(Document layout analysis data)
%%

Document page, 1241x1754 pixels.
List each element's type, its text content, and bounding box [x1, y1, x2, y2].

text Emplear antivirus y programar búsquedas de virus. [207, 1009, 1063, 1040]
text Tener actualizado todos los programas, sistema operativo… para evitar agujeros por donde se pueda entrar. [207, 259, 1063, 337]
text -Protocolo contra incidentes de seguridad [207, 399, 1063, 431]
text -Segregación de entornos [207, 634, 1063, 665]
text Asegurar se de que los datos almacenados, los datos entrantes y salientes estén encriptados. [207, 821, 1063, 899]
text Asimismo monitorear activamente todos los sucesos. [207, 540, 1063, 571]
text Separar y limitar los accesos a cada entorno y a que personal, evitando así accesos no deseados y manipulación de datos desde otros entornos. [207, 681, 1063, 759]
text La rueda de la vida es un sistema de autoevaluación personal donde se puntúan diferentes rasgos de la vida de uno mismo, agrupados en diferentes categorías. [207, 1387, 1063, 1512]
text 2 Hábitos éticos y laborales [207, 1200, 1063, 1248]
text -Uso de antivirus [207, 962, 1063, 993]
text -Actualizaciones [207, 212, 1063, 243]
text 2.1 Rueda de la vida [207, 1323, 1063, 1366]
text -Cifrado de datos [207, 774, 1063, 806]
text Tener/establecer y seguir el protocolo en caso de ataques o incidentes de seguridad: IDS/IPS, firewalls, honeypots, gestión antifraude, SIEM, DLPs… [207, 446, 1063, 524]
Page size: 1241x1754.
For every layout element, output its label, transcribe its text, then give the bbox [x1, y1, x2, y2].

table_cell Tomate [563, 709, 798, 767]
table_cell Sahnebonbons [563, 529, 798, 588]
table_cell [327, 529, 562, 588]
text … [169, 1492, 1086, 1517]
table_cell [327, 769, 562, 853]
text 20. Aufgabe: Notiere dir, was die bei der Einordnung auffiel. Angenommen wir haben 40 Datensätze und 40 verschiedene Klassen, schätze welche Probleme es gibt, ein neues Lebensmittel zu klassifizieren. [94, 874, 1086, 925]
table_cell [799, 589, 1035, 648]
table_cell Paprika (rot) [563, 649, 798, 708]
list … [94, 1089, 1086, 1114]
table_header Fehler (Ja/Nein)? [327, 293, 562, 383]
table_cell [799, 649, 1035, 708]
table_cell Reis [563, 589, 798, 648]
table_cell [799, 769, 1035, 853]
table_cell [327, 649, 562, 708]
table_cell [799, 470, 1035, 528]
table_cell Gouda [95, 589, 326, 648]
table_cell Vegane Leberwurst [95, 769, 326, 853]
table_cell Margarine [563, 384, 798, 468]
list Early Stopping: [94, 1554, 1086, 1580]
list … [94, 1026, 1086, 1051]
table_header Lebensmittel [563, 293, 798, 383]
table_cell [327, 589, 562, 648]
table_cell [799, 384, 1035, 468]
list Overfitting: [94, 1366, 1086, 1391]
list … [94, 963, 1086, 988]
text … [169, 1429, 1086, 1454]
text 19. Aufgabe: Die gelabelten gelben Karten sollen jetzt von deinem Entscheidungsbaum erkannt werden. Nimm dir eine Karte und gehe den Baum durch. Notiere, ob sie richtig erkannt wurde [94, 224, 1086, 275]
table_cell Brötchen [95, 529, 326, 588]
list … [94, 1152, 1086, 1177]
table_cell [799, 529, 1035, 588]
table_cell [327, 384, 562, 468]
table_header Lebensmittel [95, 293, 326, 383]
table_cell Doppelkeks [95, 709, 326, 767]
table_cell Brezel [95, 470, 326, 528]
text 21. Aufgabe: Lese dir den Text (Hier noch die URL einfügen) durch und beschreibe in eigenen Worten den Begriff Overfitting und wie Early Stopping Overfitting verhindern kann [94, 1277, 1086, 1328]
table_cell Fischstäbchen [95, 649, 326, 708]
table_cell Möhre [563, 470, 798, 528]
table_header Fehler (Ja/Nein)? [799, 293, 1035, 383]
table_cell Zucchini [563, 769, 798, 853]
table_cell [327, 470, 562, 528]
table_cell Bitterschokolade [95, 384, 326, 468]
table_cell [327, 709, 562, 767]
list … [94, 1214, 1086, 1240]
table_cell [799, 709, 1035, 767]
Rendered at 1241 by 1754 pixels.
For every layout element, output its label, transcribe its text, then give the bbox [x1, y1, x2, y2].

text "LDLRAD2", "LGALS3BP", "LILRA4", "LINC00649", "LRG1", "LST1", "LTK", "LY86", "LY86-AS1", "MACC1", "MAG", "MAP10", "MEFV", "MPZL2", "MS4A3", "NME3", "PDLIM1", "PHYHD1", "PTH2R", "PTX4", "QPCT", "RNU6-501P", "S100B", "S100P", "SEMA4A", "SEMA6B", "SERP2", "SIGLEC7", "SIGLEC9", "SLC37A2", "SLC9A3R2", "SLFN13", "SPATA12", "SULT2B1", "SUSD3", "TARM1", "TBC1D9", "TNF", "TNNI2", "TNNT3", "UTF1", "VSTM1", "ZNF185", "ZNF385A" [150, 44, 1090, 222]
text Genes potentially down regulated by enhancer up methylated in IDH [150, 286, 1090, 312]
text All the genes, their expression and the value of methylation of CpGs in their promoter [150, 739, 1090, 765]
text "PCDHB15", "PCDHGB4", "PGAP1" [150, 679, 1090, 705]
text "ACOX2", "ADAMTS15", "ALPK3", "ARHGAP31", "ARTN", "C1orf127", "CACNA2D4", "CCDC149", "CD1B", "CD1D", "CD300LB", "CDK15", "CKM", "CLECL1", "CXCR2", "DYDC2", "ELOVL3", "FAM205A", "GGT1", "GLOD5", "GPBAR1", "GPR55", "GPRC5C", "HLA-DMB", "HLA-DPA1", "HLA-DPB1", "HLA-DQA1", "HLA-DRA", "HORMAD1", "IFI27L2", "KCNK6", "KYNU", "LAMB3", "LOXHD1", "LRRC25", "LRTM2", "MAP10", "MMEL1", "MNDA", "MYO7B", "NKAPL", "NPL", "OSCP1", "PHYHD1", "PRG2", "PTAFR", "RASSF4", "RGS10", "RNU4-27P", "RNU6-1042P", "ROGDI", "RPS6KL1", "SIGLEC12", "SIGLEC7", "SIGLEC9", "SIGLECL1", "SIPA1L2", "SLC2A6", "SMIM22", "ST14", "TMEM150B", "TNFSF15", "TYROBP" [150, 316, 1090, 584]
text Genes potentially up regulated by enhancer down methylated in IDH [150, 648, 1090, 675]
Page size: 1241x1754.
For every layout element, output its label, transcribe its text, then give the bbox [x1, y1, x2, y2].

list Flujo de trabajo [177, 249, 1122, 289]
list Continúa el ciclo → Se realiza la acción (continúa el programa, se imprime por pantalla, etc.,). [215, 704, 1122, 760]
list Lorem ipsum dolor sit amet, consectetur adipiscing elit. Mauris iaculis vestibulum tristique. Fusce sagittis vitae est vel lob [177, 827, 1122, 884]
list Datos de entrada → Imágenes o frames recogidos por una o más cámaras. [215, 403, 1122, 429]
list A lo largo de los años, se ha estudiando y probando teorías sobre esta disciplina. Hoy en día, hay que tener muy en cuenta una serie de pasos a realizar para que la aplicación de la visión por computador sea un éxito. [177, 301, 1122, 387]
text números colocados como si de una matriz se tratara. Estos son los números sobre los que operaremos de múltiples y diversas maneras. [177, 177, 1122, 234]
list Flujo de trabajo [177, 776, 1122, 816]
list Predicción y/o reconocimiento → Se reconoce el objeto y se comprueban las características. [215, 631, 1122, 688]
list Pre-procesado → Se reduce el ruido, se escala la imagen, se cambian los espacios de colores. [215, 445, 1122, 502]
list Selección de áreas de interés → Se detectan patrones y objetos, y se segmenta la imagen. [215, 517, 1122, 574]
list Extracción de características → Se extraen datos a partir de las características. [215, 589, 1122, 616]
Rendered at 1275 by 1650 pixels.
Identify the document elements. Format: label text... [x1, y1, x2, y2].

%%

YOUR INSTRUCTIONS: Check each line of the records for the word "Rendered" and extract those that contain it.

EXERCISE ANSWER:
Rendered at 1241 by 1754 pixels.
Rendered at 1275 by 1650 pixels.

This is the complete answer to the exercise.